[SUPPLIED RECORDS]

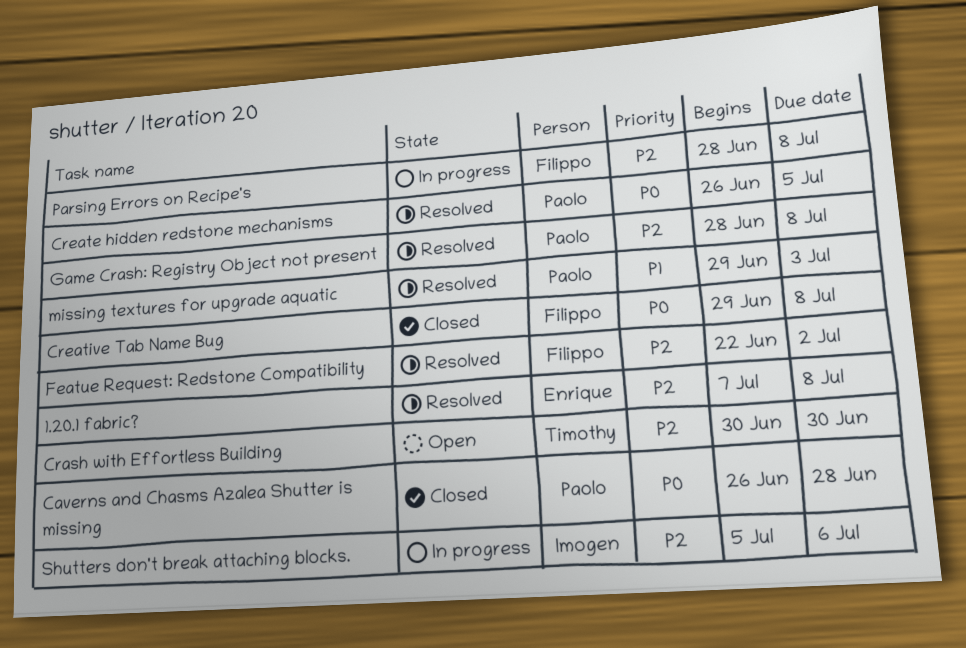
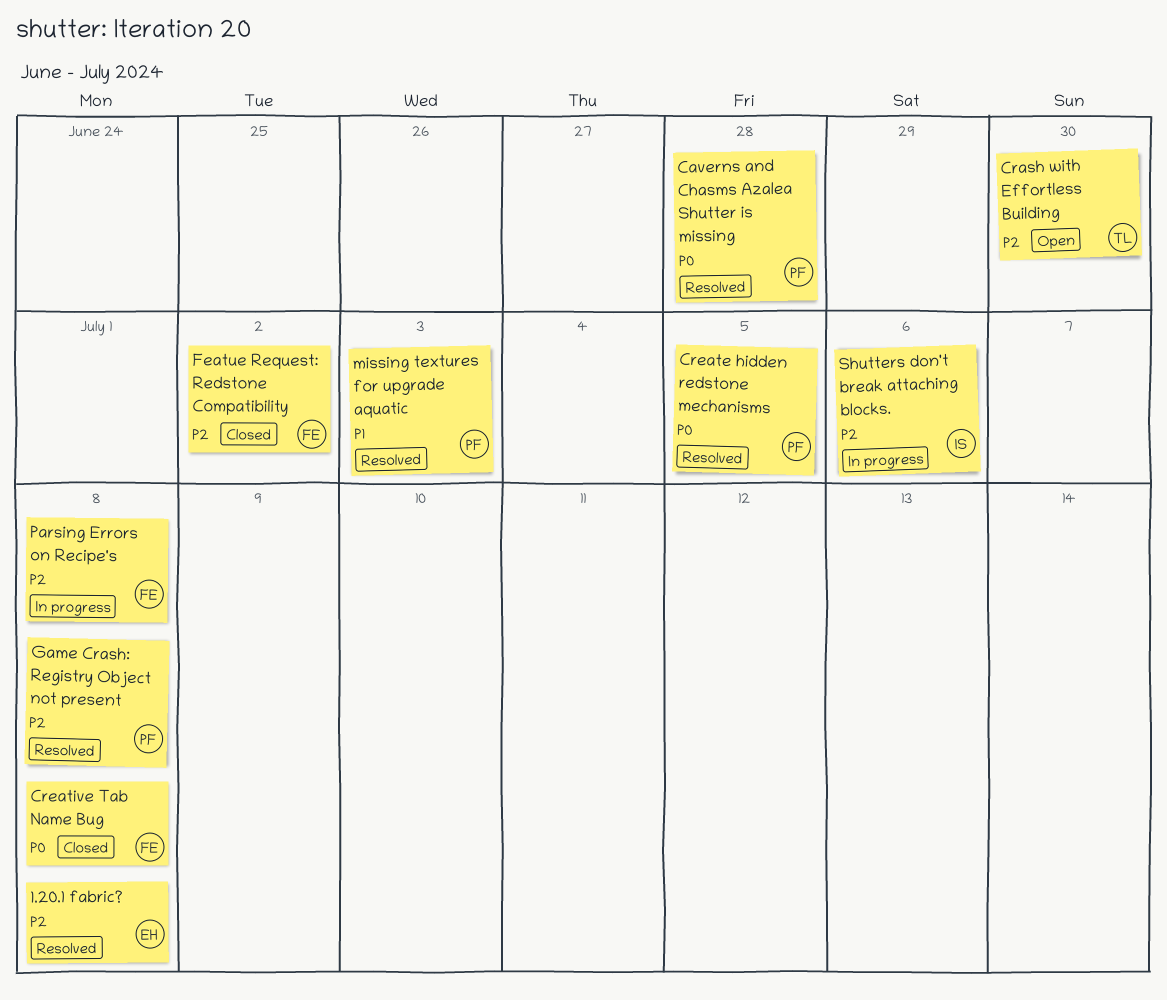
Caverns and Chasms Azalea Shutter is missing, status: Closed -> Resolved
Featue Request: Redstone Compatibility, status: Resolved -> Closed

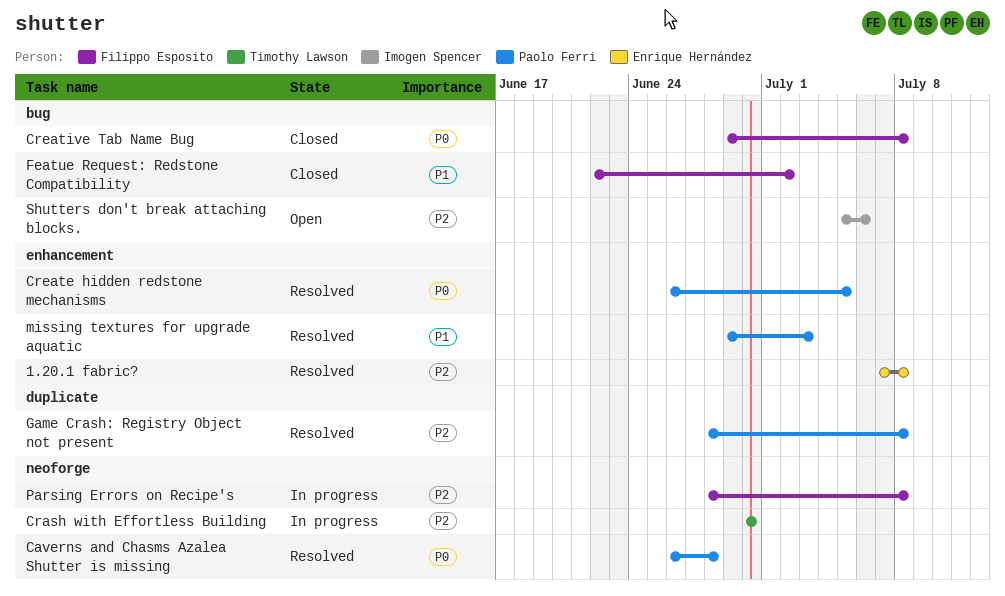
Crash with Effortless Building, status: Open -> In progress
Featue Request: Redstone Compatibility, priority: P2 -> P1
Shutters don't break attaching blocks., status: In progress -> Open

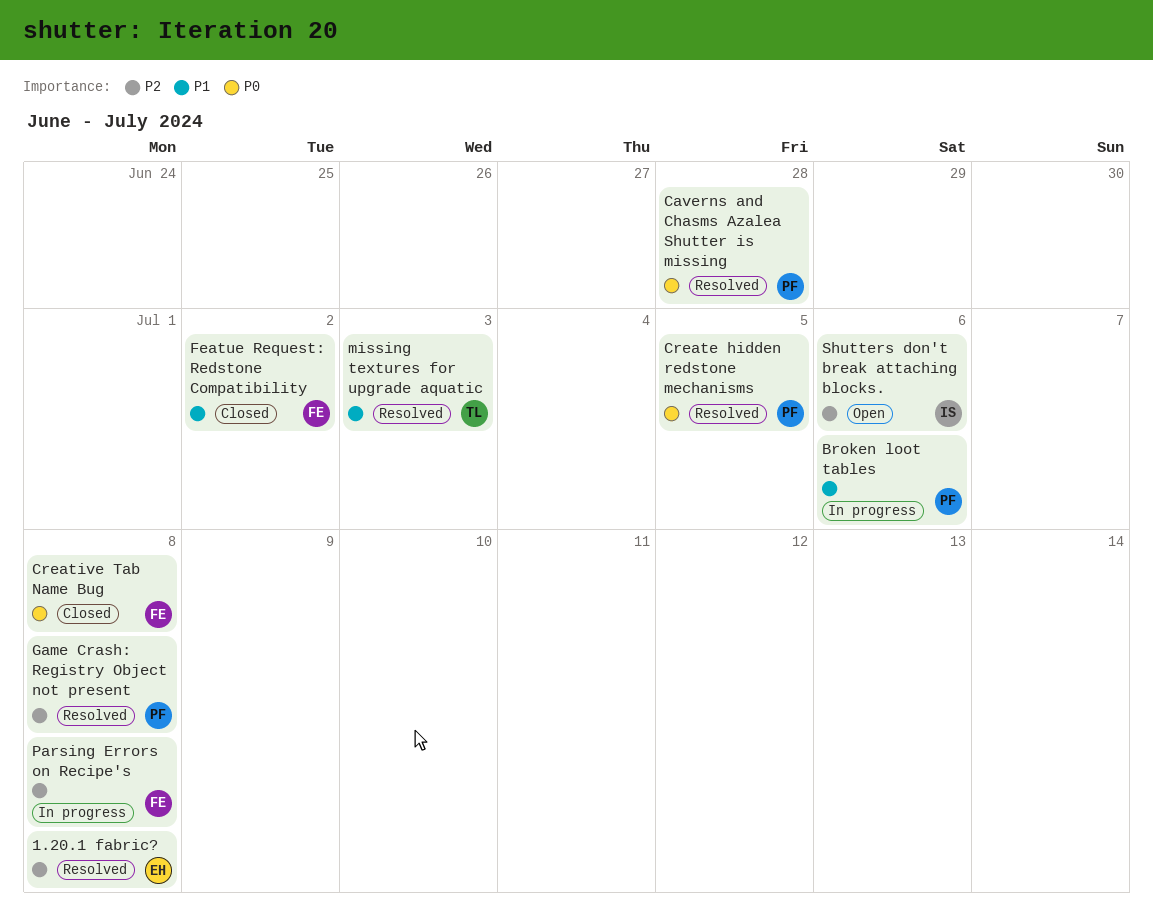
Broken loot tables: none -> present
Crash with Effortless Building: present -> none
missing textures for upgrade aquatic, owner: Paolo Ferri -> Timothy Lawson

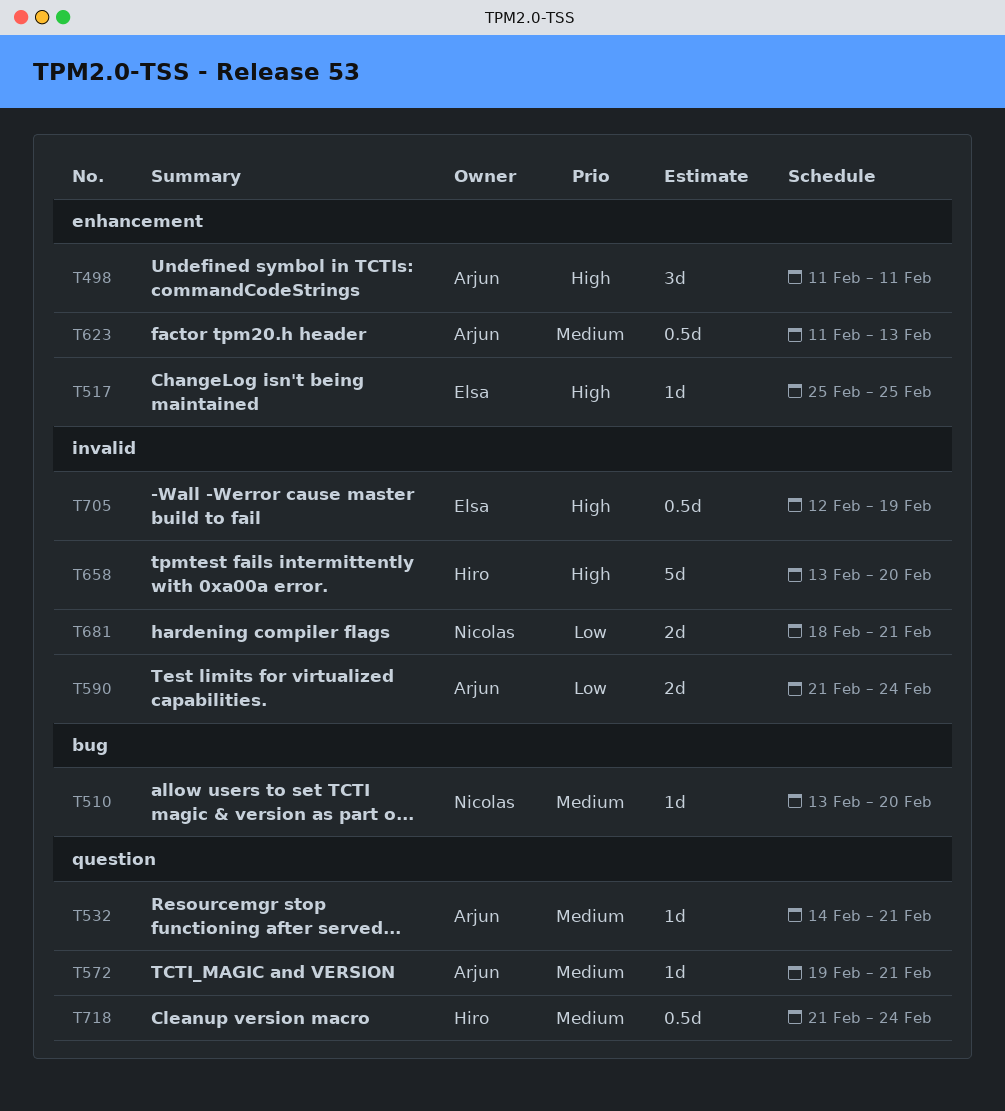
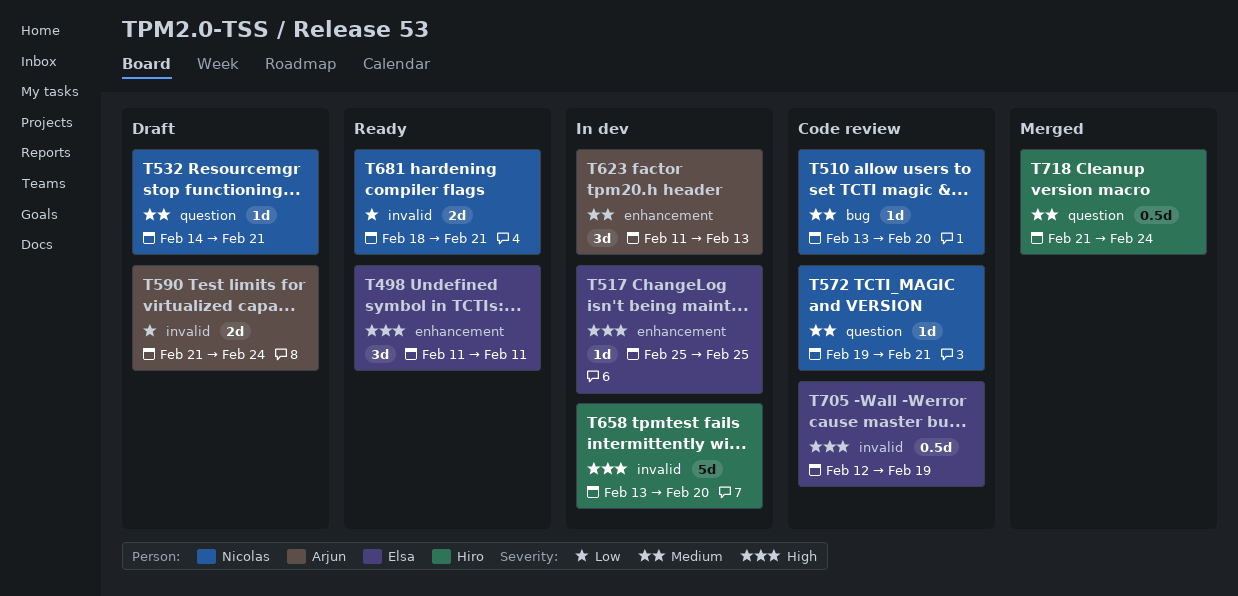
T498, owner: Arjun -> Elsa
T532, owner: Arjun -> Nicolas
T572, owner: Arjun -> Nicolas
T623, estimate: 0.5d -> 3d

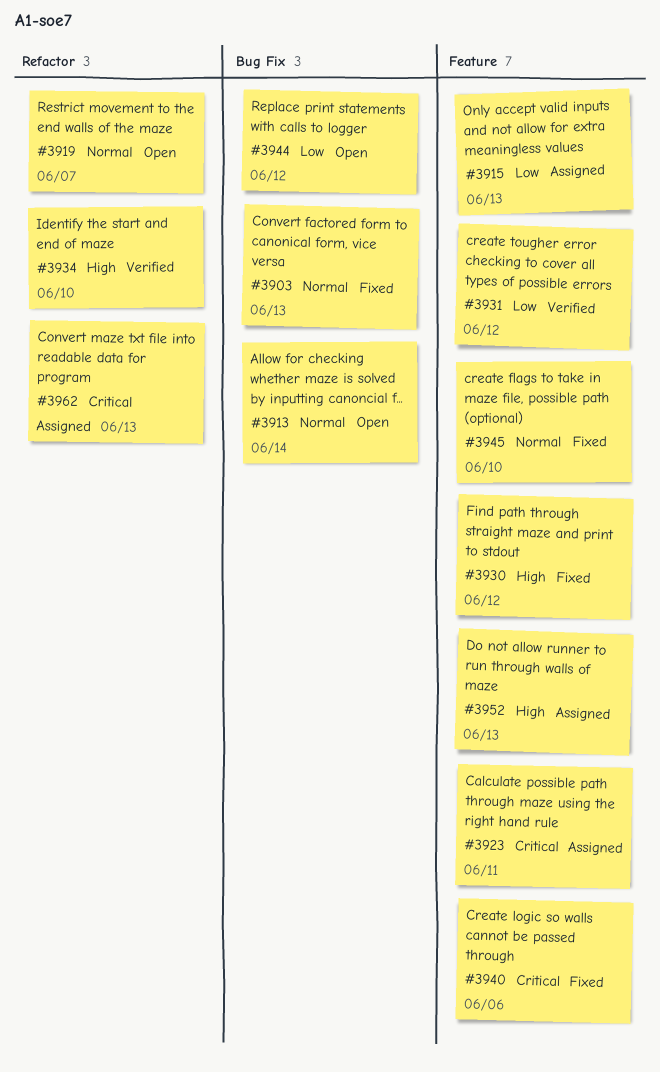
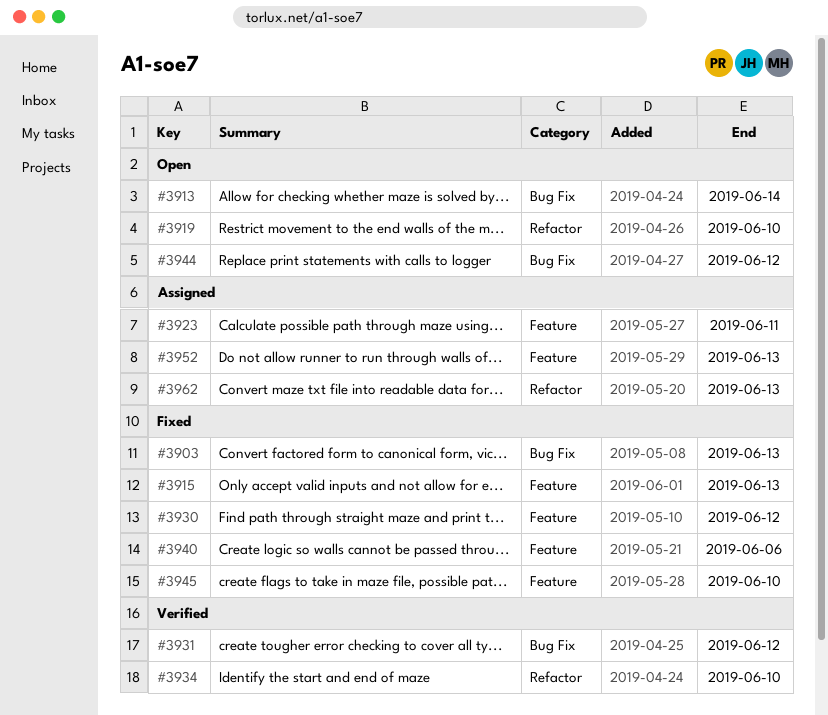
#3915, status: Assigned -> Fixed
#3919, due: Jun 7 -> Jun 10
#3931, label: Feature -> Bug Fix

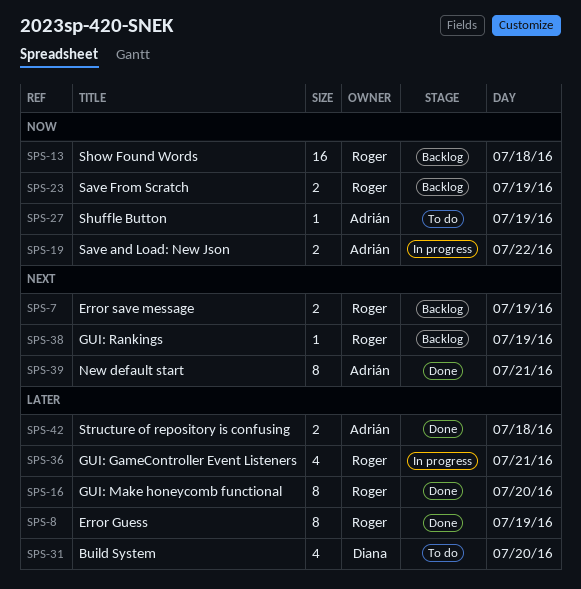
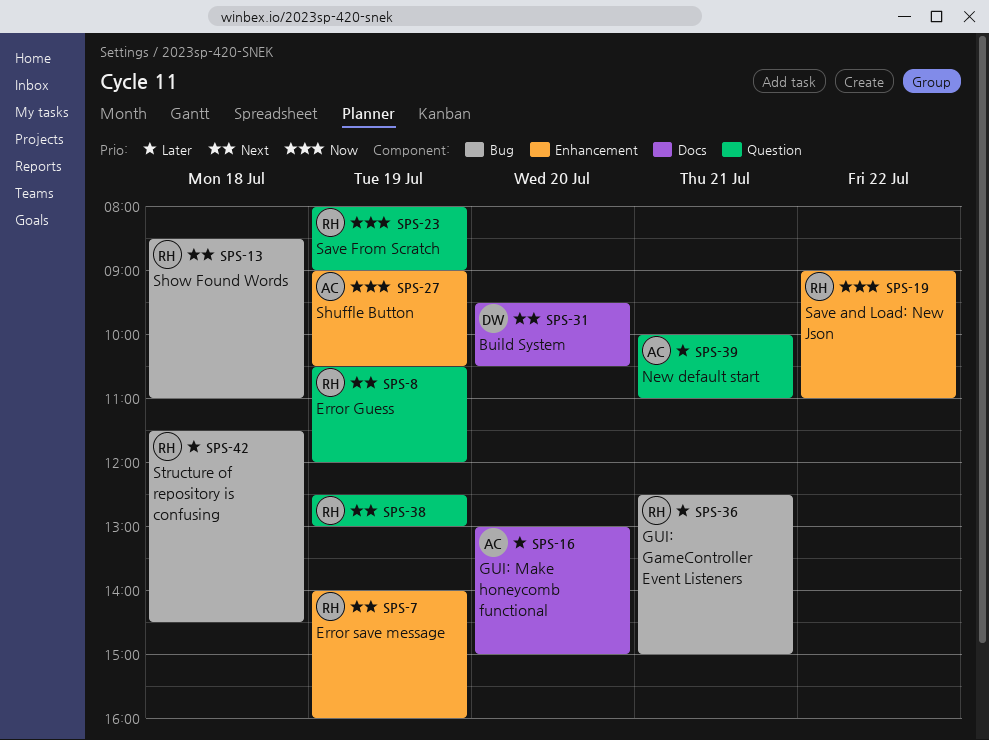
SPS-8, priority: Later -> Next
SPS-13, priority: Now -> Next
SPS-16, owner: Roger -> Adrián
SPS-19, owner: Adrián -> Roger
SPS-31, priority: Later -> Next
SPS-39, priority: Next -> Later
SPS-42, owner: Adrián -> Roger

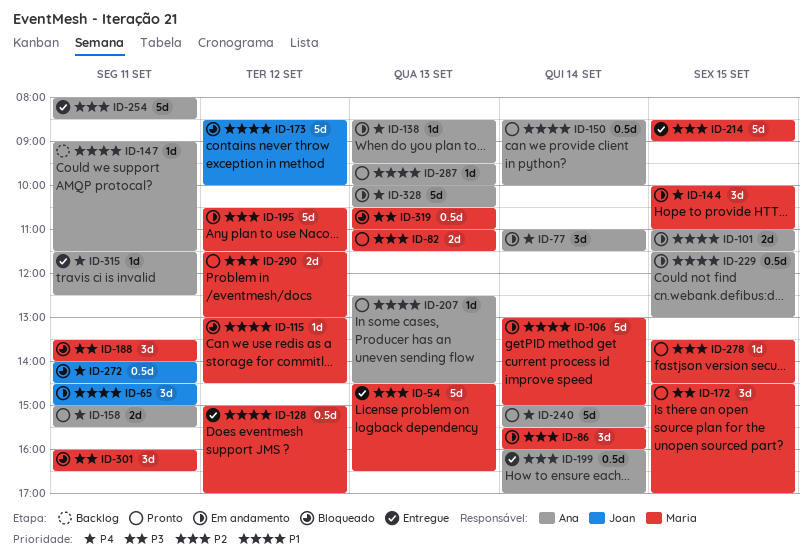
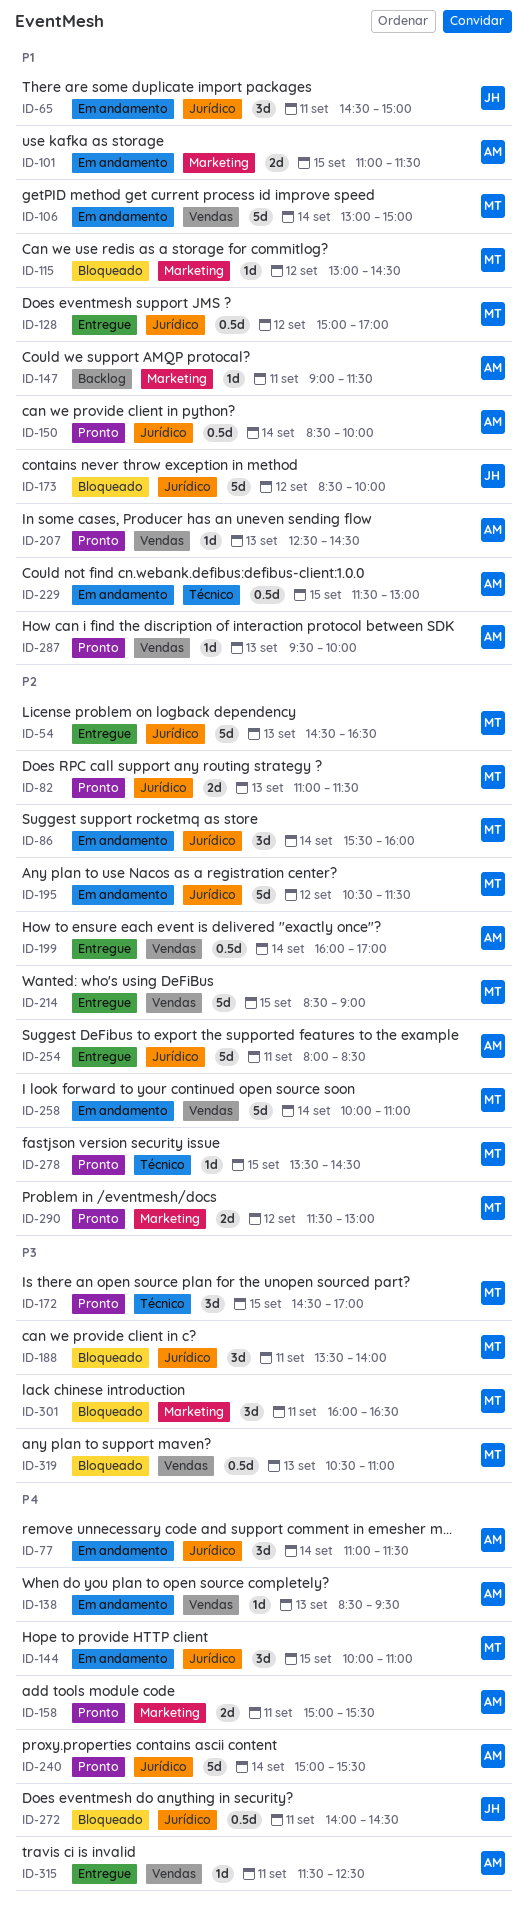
ID-258: none -> present
ID-328: present -> none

[/SUPPLIED RECORDS]

**TASK REQUIREMENTS**
Print the preceding material over again exactly. Please leave the pictures out.

**ANSWER SPACE**
Caverns and Chasms Azalea Shutter is missing, status: Closed -> Resolved
Featue Request: Redstone Compatibility, status: Resolved -> Closed

Crash with Effortless Building, status: Open -> In progress
Featue Request: Redstone Compatibility, priority: P2 -> P1
Shutters don't break attaching blocks., status: In progress -> Open

Broken loot tables: none -> present
Crash with Effortless Building: present -> none
missing textures for upgrade aquatic, owner: Paolo Ferri -> Timothy Lawson

T498, owner: Arjun -> Elsa
T532, owner: Arjun -> Nicolas
T572, owner: Arjun -> Nicolas
T623, estimate: 0.5d -> 3d

#3915, status: Assigned -> Fixed
#3919, due: Jun 7 -> Jun 10
#3931, label: Feature -> Bug Fix

SPS-8, priority: Later -> Next
SPS-13, priority: Now -> Next
SPS-16, owner: Roger -> Adrián
SPS-19, owner: Adrián -> Roger
SPS-31, priority: Later -> Next
SPS-39, priority: Next -> Later
SPS-42, owner: Adrián -> Roger

ID-258: none -> present
ID-328: present -> none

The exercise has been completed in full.